A semi-automatic open-source tool for Layout Analysis and Region EXtraction on early printed books.
MIT License
179 stars 33 forks source link

Opening tif returns Error code: 500 #216

Closed helkejaa closed 3 years ago

helkejaa commented 3 years ago

Opening a book which contains at least one tif file results in error code 500. I'm quite unsure whether this is a feature of the system or a problem in my own system. Opening png or jpg works fine. For comparison (although possibly not comparable feature), having an xml corresponding a picture file in alto format results in the book opening but with buffering sign on the relevant picture (that is, book opens, no 500).

Otherwise I love the system. Handling tifs should be relevant since the format is widely used in various scanning and photo equipment.

maxnth commented 3 years ago

I'm quite unsure whether this is a feature of the system or a problem in my own system

It's indeed a problem with LAREX, I was able to reproduce it as well. This is most likely happening because ImageIO for Java 8 doesn't natively support reading TIFF files. Starting with Java 9 TIFF support was added but as we're most likely going to migrate from Java 8 to Java 17 sometime in the future (so jumping to Java 9 isn't really a viable option for us). I'll look into adding TIFF support some other way (e.g. using JAI) for the upcoming release.

having an xml corresponding a picture file in alto format results in the book opening but with buffering sign on the relevant picture

We currently only support PAGE XML so LAREX can't load any annotations from the ALTO file and this leads the infinite buffering sign.
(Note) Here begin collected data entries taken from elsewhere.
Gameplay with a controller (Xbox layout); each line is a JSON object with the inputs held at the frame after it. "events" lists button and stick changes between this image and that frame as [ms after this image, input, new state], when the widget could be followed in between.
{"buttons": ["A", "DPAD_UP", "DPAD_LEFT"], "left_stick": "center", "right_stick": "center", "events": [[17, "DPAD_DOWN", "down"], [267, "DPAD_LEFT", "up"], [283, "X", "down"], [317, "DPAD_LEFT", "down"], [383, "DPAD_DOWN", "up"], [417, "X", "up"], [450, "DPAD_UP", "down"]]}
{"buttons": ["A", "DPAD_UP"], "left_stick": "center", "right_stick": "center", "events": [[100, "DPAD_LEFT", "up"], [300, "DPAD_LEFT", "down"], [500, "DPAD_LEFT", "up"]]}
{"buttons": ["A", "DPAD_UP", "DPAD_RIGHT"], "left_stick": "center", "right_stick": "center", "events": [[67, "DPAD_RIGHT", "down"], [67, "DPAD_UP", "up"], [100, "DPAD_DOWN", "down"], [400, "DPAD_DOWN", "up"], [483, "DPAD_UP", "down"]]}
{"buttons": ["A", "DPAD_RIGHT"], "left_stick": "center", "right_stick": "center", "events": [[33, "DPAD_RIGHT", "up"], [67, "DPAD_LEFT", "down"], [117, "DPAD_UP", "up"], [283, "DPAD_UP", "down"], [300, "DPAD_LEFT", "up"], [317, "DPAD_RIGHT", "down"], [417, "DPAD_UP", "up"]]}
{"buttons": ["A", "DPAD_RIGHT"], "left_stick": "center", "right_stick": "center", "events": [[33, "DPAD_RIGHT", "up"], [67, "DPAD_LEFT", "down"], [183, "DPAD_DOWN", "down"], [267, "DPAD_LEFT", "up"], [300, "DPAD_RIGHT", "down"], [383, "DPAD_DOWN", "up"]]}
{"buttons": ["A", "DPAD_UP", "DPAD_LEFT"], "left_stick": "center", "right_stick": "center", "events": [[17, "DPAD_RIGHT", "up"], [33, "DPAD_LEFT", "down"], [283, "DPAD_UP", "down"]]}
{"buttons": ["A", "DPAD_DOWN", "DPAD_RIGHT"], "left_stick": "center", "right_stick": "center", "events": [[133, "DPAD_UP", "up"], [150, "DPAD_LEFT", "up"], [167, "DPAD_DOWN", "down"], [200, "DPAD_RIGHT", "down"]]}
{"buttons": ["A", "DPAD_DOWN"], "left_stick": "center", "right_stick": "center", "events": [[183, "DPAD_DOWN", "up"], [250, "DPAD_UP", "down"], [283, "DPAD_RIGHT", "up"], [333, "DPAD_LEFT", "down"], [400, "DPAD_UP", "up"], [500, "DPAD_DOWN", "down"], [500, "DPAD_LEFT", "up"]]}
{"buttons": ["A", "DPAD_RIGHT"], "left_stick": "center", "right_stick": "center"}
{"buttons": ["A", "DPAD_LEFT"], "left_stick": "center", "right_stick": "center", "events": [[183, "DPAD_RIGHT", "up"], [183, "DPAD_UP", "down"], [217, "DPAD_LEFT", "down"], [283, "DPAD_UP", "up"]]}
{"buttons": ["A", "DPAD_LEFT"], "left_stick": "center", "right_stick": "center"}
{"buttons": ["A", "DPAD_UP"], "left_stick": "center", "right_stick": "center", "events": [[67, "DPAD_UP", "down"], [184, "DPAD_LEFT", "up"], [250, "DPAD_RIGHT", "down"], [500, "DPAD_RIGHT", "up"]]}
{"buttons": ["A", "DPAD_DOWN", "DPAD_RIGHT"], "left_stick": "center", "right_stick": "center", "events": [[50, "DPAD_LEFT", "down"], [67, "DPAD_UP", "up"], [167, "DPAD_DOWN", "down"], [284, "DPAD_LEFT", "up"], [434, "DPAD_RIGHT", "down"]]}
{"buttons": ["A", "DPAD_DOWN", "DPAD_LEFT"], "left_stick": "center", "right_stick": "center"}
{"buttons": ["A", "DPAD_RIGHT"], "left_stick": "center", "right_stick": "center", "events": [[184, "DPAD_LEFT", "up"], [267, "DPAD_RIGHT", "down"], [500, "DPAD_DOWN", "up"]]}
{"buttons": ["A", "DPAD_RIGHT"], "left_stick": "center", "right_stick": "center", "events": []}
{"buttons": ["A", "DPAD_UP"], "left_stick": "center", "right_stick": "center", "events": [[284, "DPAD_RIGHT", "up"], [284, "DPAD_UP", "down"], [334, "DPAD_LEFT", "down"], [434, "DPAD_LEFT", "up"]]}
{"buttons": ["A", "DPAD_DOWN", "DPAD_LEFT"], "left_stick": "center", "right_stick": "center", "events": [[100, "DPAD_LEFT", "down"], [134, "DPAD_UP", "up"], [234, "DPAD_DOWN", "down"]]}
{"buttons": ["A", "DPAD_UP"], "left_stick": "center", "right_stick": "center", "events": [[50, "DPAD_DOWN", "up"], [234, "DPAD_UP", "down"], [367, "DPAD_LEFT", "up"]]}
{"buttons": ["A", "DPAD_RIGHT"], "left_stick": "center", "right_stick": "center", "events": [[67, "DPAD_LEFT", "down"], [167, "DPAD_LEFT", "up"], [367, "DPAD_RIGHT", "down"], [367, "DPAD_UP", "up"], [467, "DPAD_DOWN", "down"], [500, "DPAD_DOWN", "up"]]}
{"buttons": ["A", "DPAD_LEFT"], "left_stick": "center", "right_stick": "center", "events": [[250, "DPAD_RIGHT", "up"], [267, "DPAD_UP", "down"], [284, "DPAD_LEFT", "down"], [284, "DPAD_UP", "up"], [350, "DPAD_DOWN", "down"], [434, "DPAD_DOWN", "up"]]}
Adding some kind of warning in cases like this and the possibility to discard "invalid" XML files in the GUI would probably make sense, we'll look into it.

maxnth commented 3 years ago

TIFF support was added in 1074420a1b2ee6284de45b5ad9e8933832075ecf

maxnth commented 3 years ago

Invalid XML files will now just lead to an error message in the GUI and won't "freeze" LAREX with the infinite buffering icon anymore (added in 4e0208c3de1f08e09e3b3e4e010fce88fe4b42e0)